3.                     Mededingingsregelingen – Verbod – Rechtstreekse werking – Recht van particulieren om vergoeding van de geleden schade te vorderen – Wijze van uitoefening – Inbreuken waarop een besluit van de Commissie betrekking heeft – Besluit bindend voor de nationale rechter – Draagwijdte – Belang van de duidelijkheid en de nauwkeurigheid van het dispositief van het besluit (Art. 101, lid 1, VWEU en 296 VWEU; EER-Overeenkomst, art. 53; overeenkomst EG-Zwitserland inzake luchtvervoer, art. 8; verordening nr. 1/2003 van de Raad, art. 2 en 16, lid 1) (cf. punten 37‑43)

4.                     Mededingingsregelingen – Overeenkomsten en onderling afgestemde feitelijke gedragingen, die één enkele inbreuk vormen – Ondernemingen waaraan de inbreuk bestaande in deelneming aan een algehele mededingingsregeling ten laste kan worden gelegd – Criteria – Eén enkel doel en totaalplan (Art. 101, lid 1, VWEU; EER-Overeenkomst, art. 53; overeenkomst EG-Zwitserland inzake luchtvervoer, art. 8; verordening nr. 1/2003 van de Raad, art. 2) (cf. punten 57, 62)
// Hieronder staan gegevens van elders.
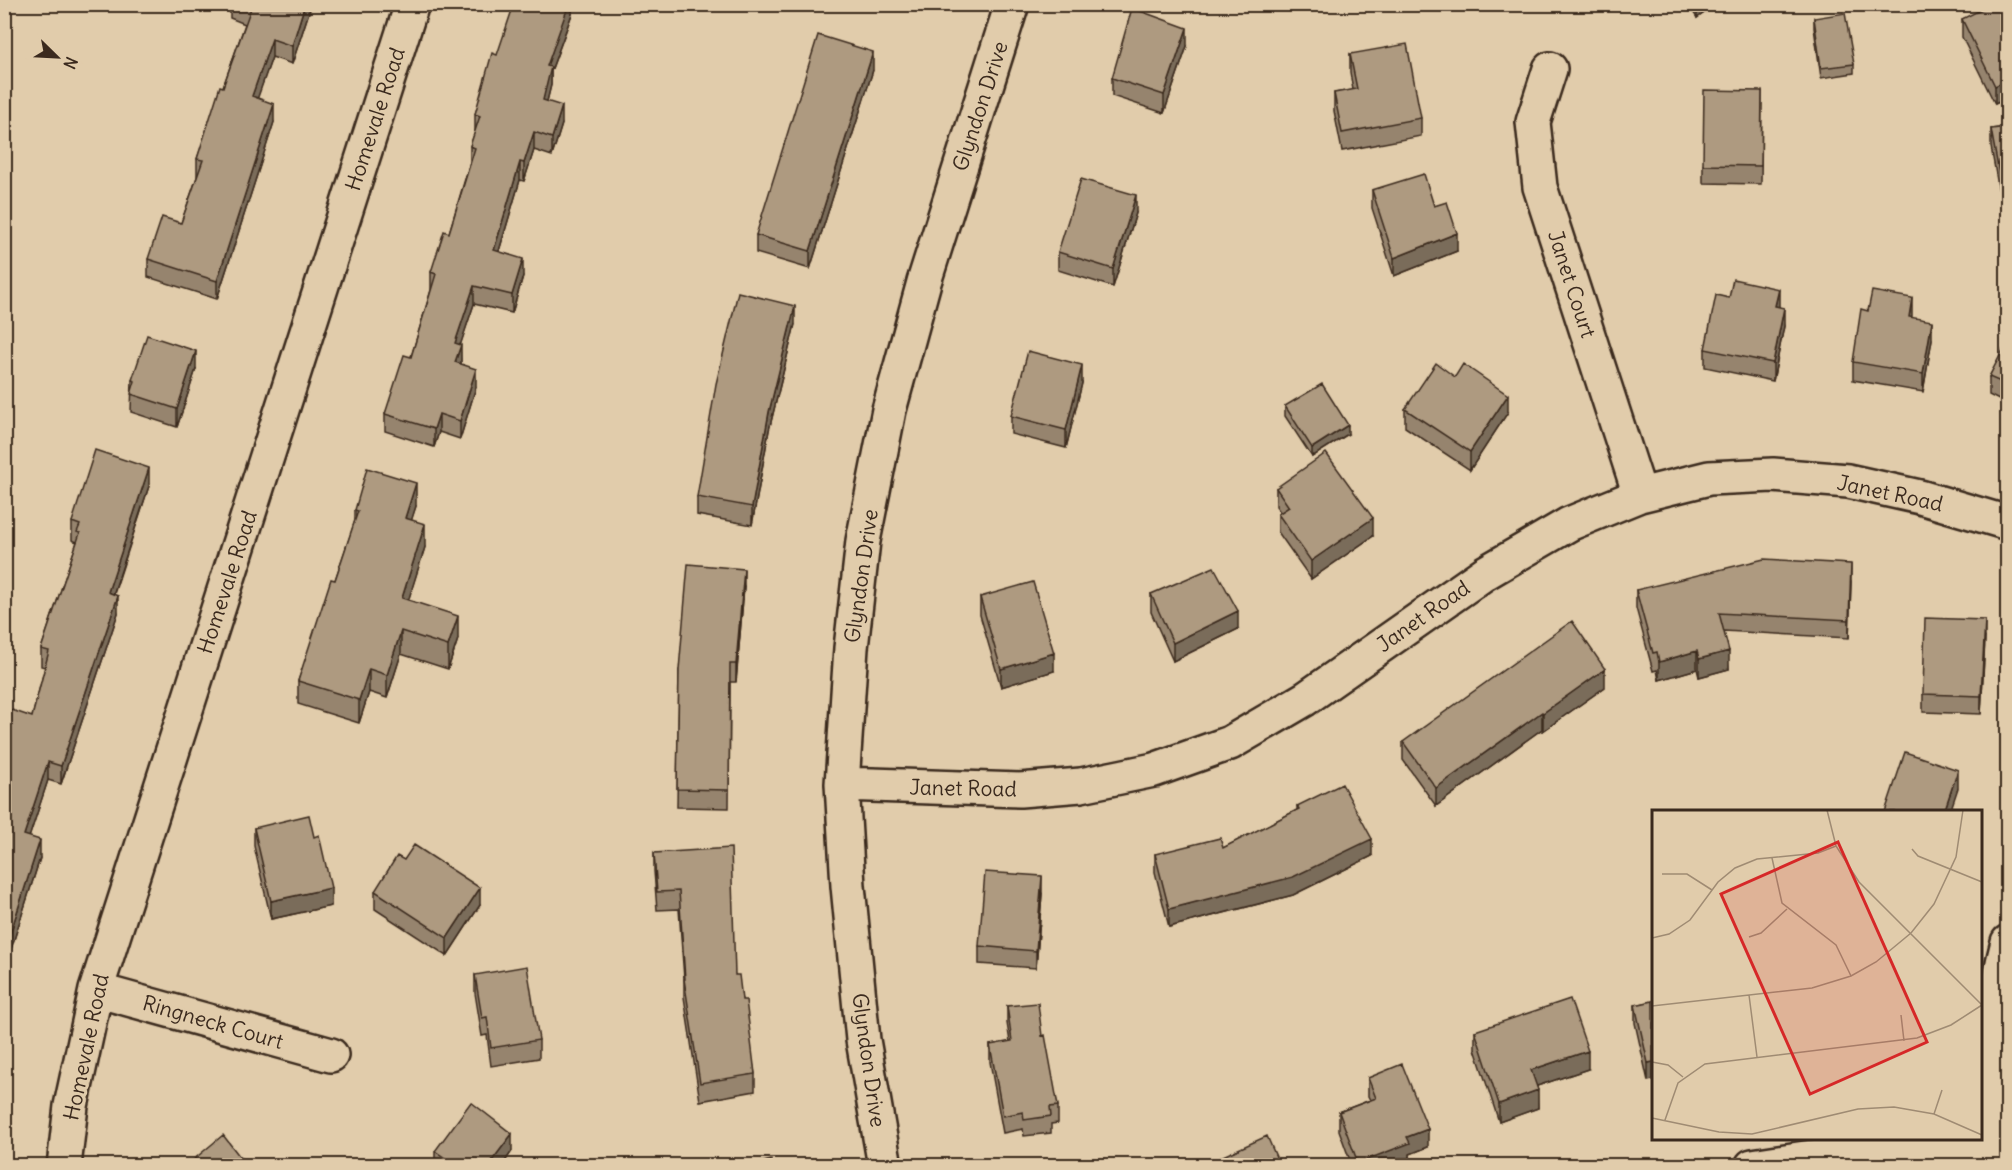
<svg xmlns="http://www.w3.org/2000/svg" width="2012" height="1170" font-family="Delius,sans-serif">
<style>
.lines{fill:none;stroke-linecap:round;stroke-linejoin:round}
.minor-casing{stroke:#3b2a1e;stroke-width:38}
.minor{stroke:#e1ccab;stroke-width:33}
.wall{fill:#96846e;stroke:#3b2a1e;stroke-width:1.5}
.shaded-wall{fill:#7a6c5a;stroke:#3b2a1e;stroke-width:1.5}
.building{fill:#ae9a80;stroke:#3b2a1e;stroke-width:1.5}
.labels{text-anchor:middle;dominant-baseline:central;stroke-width:6;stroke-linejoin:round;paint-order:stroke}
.street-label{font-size:21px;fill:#3b2a1e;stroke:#e1ccab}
.inset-road{fill:none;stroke:#9f8b73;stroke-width:1.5}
.view{fill:#d62828;fill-opacity:0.15;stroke:#d62828;stroke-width:3}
.inset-edge{fill:none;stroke:#3b2a1e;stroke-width:3}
</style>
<rect width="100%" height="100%" fill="#e1ccab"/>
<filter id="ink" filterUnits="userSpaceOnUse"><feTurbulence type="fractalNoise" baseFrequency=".0167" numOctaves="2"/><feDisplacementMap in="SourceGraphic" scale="12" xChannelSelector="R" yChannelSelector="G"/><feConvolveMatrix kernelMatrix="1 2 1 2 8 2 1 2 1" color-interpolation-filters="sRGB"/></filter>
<g filter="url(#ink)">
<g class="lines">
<g class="minor-casing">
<path id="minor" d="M1550,69L1533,122L1540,187L1640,495
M842,784L1020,790L1081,785L1154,770L1230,743L1305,699L1485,573L1569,524L1640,495L1709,478L1773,475L1848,481L1920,497L2008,523
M96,990L331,1055
M1989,1144C1990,1075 1990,1009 2008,942
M64,1166L71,1106L96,990L412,4
M885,1166L863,1040L848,886L842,784L851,648L863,541L889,410L924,282L1012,4
M1752,1166L1845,1152L1989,1144L2008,1146"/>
</g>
<use href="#minor" class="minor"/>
</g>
<path class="wall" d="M230,4H311V6L292,64L272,57L257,98L274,122L217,299L148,277V259L181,223L197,177V159L223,87L245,24L230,18Z
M572,4V14L551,71V85L547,101L562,124L552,156L534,150L524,181L520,180L499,251L523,276L512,313L474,304L460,345L461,364L476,387L460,439L439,432L434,447L385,431V414L411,357L431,290V272L449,233L470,162V146L475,132V114L497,55Z
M1688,4H1717L1697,18Z
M2007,4V98L1995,104L1962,37V19Z
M1814,18L1854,64V73L1821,78L1814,28Z
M1187,46L1164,113L1112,96V78Z
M1350,54L1421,118V136L1342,151L1334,111V93L1353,90L1350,72Z
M873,70L810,269L756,253V235Z
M1762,91L1761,184L1703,183V165Z
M2007,127V207L2002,208L1991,147V129Z
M1372,190L1434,206L1457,251L1394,276L1372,208Z
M1136,213L1113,287L1058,270V252Z
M1779,307L1784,326L1773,381L1705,367V349Z
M1912,318L1932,339L1923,392L1853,380V362Z
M795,324L769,430L752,525L697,515V497Z
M2007,345V409L2001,405V401L1989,395V377Z
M196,369L177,427L131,412L132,380Z
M1082,383L1066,448L1011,434V416Z
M1285,406L1348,434L1312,457L1285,416Z
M1405,409L1508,412L1470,470L1405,427Z
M149,486L114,594L118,613L61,784L48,780L29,837L40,858L4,971V713L32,717L45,667L41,666V649L77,542L72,540V522Z
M1276,488L1373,536L1311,579L1278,532V514L1281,513L1276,506Z
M416,506L411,520L425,547L408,600L458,639L448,669L401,654L387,698L369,692L359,723L298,704V681L335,580L355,521V510Z
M1851,582L1849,638L1724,631L1729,669L1699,677L1697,669L1659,680L1657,670L1653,671L1636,608V590Z
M744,587L736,682H730L729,808L677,807L679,670Z
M1151,594L1238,629L1173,661L1151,612Z
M980,597L1054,671L1001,687L980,615Z
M1985,638L1981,714L1923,712V694Z
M1605,687L1543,731L1542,729L1436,806L1403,760V742Z
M1297,806L1372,856L1293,895L1169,927L1155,872V854L1223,848L1297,810Z
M254,828L314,837L331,906L271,919L254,846Z
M654,853L735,975L742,1000L755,1074V1091L700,1101L684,997V979L679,909L657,910L654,871Z
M375,891L480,905L447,956L375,909Z
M1042,894L1036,968L979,964V946Z
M475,975L539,1040V1058L491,1066L487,1035L482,1036L475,993Z
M1653,1001L1648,1081L1635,1023V1005Z
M1007,1006L1042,1036L1058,1106V1123L1051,1124V1133L1024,1136L1023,1129L1003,1133L990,1062V1045L1010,1042L1007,1023Z
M1475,1031L1588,1069L1537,1086L1538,1108L1499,1122L1475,1049Z
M1368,1078L1428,1147L1410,1154V1161L1398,1166H1352L1339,1130V1112L1370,1100L1368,1096Z
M435,1151H512L502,1166H435Z"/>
<path class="shaded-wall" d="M305,4H311V6L292,64V46Z
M568,4H572V14L551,71V85L543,118V100L547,66Z
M1697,4H1717L1697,18Z
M1187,28V46L1164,113V95Z
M272,39V57L252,114V96Z
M873,52V70L810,269V251Z
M2007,80V98L1995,104V86Z
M274,104V122L217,299V281Z
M562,106V124L552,156V138Z
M534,132V150L524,181V163Z
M520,162V180L494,268V250Z
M1136,195V213L1113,287V269Z
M1457,233V251L1394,276V258Z
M523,259V276L512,313V295Z
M474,286V304L455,361V343Z
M1779,289V307L1775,306Z
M1912,298V316L1909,335V317Z
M795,306V324L769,430L752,525V507L769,412Z
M1784,308V326L1773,381V363Z
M1932,321V339L1923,392V374Z
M461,345V363L455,380V362Z
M196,351V369L177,427V409Z
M1082,365V383L1066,448V430Z
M476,369V387L460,439V421Z
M1508,395V412L1470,470V452Z
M439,414V432L434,447V429Z
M1348,425V434L1312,457V448Z
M149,468V486L108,610V592Z
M416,483V506L405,541V518Z
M1373,518V536L1311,579V561Z
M425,524V547L402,621V598Z
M1851,564V582L1849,638V620Z
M744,569V587L736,682V664Z
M118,596V613L61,784V766Z
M1238,611V629L1173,661V643Z
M458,616V639L448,669V646Z
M1985,620V638L1981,714V696Z
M401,631V654L387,698V675Z
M1697,651V669L1659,680V662Z
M1729,651V669L1699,677V659Z
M1054,653V671L1001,687V669Z
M369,669V692L359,723V700Z
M1605,669V687L1543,731V713Z
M1542,712V729L1436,806V788Z
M48,762V780L24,853V835Z
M1958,770V788L1950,812H1944Z
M1372,839V856L1293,895L1169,927V909Z
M40,840V858L4,971V953Z
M1042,876V894L1036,968V951Z
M331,888V906L271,919V901Z
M480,888V905L447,956V938Z
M1588,1051V1069L1531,1088V1070Z
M1653,1062V1080L1648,1081V1063Z
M1538,1090V1108L1499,1122V1104Z
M1428,1129V1147L1410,1154V1161L1398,1166H1358V1163L1407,1137Z
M512,1134V1151L502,1166H488Z"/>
<path class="building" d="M242,4H305L292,46L272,39L252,96L274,104L217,281L148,259L162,217L181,223L203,160L197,159L220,86L223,87L251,8Z
M514,4H569L547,66L551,67L543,100L562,106L552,138L534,132L524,163L520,162L494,250L523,259L512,295L474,286L455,343L461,345L455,362L476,369L460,421L439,414L434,429L385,414L404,355L411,357L436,274L431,272L444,231L449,233L475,148L470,146L480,116L475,114L492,53L497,55Z
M1992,4H2007V80L1995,86L1962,19Z
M1132,8L1187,28L1164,95L1112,78Z
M1845,13L1854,64L1821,68L1814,18Z
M818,35L873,52L810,251L756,235Z
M1407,44L1421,118L1342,133L1334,93L1357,89L1350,54Z
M1704,90L1762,91L1761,166L1703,165Z
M2007,127V189L2002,190L1991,129Z
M1424,174L1434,206L1447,202L1457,233L1394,258L1372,190Z
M1081,179L1136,195L1113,269L1058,252Z
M1733,279L1779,289L1775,306L1784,308L1773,363L1705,349L1716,295L1729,298Z
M1872,291L1912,298L1909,317L1932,321L1923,374L1853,362L1861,309L1868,311Z
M738,292L795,306L769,412L752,507L697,497L716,384Z
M147,335L196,351L177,409L131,394L135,381L132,380Z
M2006,344L2007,345V391L2001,387L2003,383L1989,377Z
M1028,351L1082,365L1066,430L1011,416Z
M1436,363L1455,377L1463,364L1508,395L1470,452L1405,409Z
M1322,384L1348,425L1312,448L1285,406Z
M95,450L149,468L108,592L118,596L61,766L48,762L24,835L40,840L4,953V713L8,714L9,709L32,717L49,651L41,649L80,533L77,532L80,525L72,522Z
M1326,453L1373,518L1311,561L1278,514L1289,507L1276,488Z
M367,468L416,483L405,518L425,524L402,598L458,616L448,646L401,631L387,675L369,669L359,700L298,681L331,579L335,580L358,511L355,510Z
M1764,559L1851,564L1849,620L1719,613L1729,651L1699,659L1697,651L1659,662L1657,652L1653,653L1636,590Z
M688,564L744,569L736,664H730L729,790L677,789L679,670Z
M1214,567L1238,611L1173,643L1151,594Z
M1033,582L1054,653L1001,669L980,597Z
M1925,618L1985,620L1981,696L1923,694Z
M1572,621L1605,669L1543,713L1542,712L1436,788L1403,742Z
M1905,752L1958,770L1944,812H1885Z
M1342,784L1372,839L1293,877L1169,909L1155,854L1220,838L1223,848L1299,809L1297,806Z
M309,815L314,837L319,835L331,888L271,901L254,828Z
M414,845L480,888L447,938L375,891L397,856L404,860Z
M731,848L735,975H739L742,1000H746L755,1074L700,1083L684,979H685L679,891L657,892L654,853Z
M985,872L1042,876L1036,951L979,946Z
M527,966L539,1040L491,1048L487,1017L482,1018L475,975Z
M1570,999L1588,1051L1531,1070L1538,1090L1499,1104L1475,1031Z
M1653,1001V1062L1648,1063L1635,1005Z
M1038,1003L1042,1036L1045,1035L1058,1106L1050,1107L1051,1116L1024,1120L1023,1112L1003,1116L990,1045L1012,1041L1007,1006Z
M1402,1064L1428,1129L1407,1137L1410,1143L1358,1163L1339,1112L1376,1098L1368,1078Z
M471,1102L512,1134L488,1166H457L435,1151Z
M223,1135L247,1166H186Z
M1267,1136L1280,1166H1201Z
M771,1160L772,1166H748Z"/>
</g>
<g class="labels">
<g class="street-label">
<text transform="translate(980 106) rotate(-72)">Glyndon Drive</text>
<text transform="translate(375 119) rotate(-72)">Homevale Road</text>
<text transform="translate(1572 284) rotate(72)">Janet Court</text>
<text transform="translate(1890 493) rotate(12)">Janet Road</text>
<text transform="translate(861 576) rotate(-82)">Glyndon Drive</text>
<text transform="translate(227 582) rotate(-72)">Homevale Road</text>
<text transform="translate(1423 616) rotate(-35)">Janet Road</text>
<text transform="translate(963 788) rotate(1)">Janet Road</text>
<text transform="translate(213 1022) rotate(16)">Ringneck Court</text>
<text transform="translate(86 1047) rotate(-78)">Homevale Road</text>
<text transform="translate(869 1060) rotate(82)">Glyndon Drive</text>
</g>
</g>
<g transform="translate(1652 810)">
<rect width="330" height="330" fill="#e1ccab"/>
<path class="inset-road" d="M175,0L184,36L207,72L330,195M260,39L266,46L330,72M120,48L130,93L184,135L199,166M10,64H35L60,80M97,127L109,123L135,99M0,128L17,124L38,110L66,72L83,58L105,49L166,43L184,36M97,185L105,247M0,196L160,178L199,166L224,152L259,123L282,94L304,47L311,0M249,205L252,231M0,252L16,255L31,267M282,304L290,280M0,308L67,322L100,324L206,299L242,297L282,304L330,325M13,310L26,273L53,254L265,228L299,215L330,195"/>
<path class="view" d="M186,32L275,232L158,284L69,84Z"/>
<rect width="330" height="330" class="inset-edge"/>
</g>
<rect width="2012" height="1170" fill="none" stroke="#e1ccab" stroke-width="24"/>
<rect x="12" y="12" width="1988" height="1146" fill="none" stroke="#3b2a1e" stroke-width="2" filter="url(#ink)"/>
<g transform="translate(57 57) rotate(114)" stroke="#e1ccab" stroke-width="4.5" paint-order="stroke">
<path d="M0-4.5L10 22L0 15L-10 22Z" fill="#3b2a1e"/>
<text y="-9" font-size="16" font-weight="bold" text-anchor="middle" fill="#3b2a1e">N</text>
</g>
</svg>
5.                     Handelingen van de instellingen – Motivering – Verplichting – Omvang – Besluit tot toepassing van de mededingingsregels – Besluit van de Commissie tot vaststelling van een inbreuk en oplegging van een geldboete – Interne tegenstrijdigheden in het besluit – Gevolgen – Nietigverklaring – Voorwaarden – Aantasting van de rechten van verdediging van de bestrafte onderneming – Onmogelijkheid voor de Unierechter om zijn toezicht uit te oefenen (Art. 101, lid 1, VWEU en 296 VWEU; EER-Overeenkomst, art. 53; overeenkomst EG-Zwitserland inzake luchtvervoer, art. 8; verordening nr. 1/2003 van de Raad, art. 2) (cf. punten 60, 76‑78, 84, 85)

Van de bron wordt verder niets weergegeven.